I realized the blogging has become a bit more difficult, in between all the password resets and just making time to share with you all, I got “busy”. I really have wanted to share and this morning, I told myself it was time. Yesterday, on my way to my parents home, I bumped into a Haitian woman, who inspired this poem. I thought about her the entire day and I started to reflect on the immigrant experience. I went into my parents garage and found a Kodak Carousel Projector.  I could not believe that it was still working!  The pictures of my family in Haiti and America, during  the 1970s and 80s, their first ten years in America was incredible. I didn’t have time to look through all the slides, but my father told me to take it before someone “accidentally throws it out as junk”. I thought about the woman, that I bumped into that was not yet comfortable with her new home and I wrote this.

Bonjou!‘ Good Morning.

She was lost.                                                                                                                                             The abandoned gray and brick warehouses littered with dog shit , weeds, and hipsters passing by were the streets she was used to walking

Her face was one of my parents homeland.


Her ears perked, slight goosebumps raised, her body stood still

“Bless you my child, God will take care of you!”

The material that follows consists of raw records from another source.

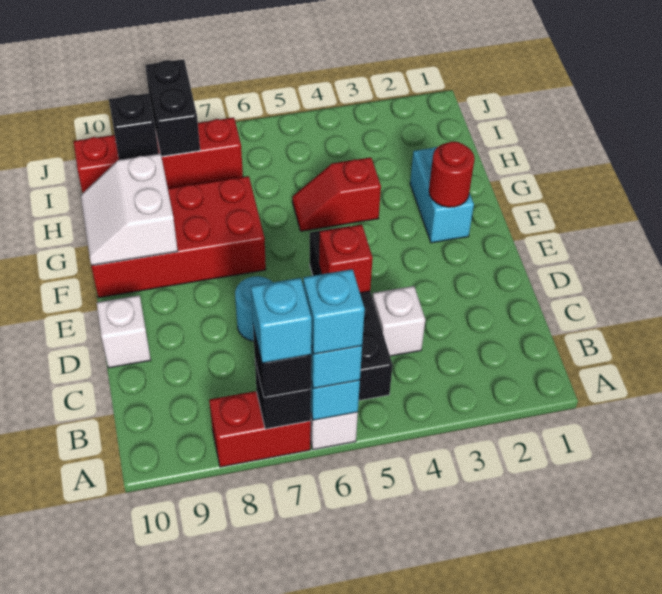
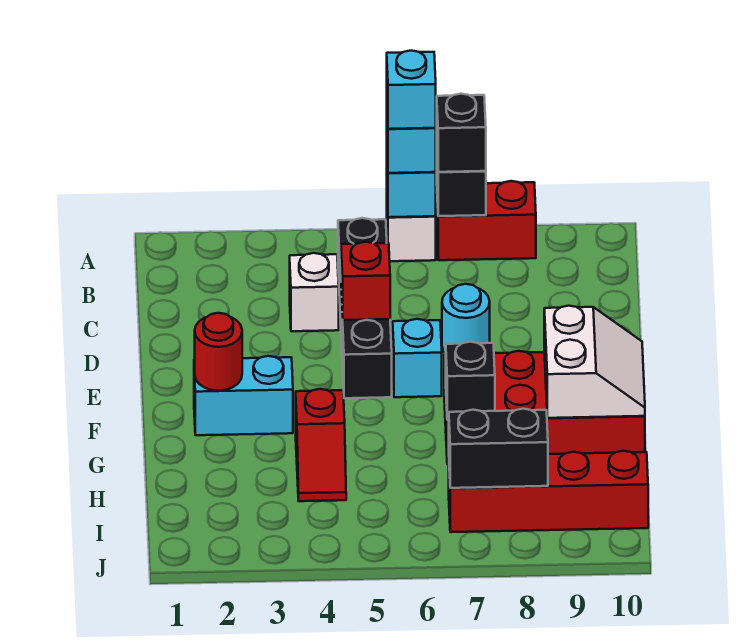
cyan 1x1 brick [251,278,312,363] -> cyan 1x1 brick moved to [393,319,442,397]
white 1x1 brick [97,295,151,368] -> none
cyan 1x2 brick [410,147,474,243] -> cyan 1x2 brick turned to [194,356,293,435]
red 1x2 slope [292,157,381,231] -> red 1x2 slope turned to [296,389,346,501]
black 1x2 brick [145,59,200,156] -> black 1x2 brick turned to [449,409,548,488]
black 1x1 brick [109,93,159,160] -> black 1x1 brick moved to [446,342,495,420]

She longed for more words of Kreyol to be exchanged

I longed to  talk for hours and take her to my parents home

She longed for her homeland

I longed for my parents homeland

She longed for mornings where she spoke to others with ease

I longed for mornings filled with coffee, kassav and talks filled with analysis of last night dreams

It was summer and she still believed New York would always be cold

I carried my sweater everywhere because in AC land it was always colder than necessary

In an instant she alone again in her new home, America but longed for her real home.


~ by travelling womanists on August 2, 2013.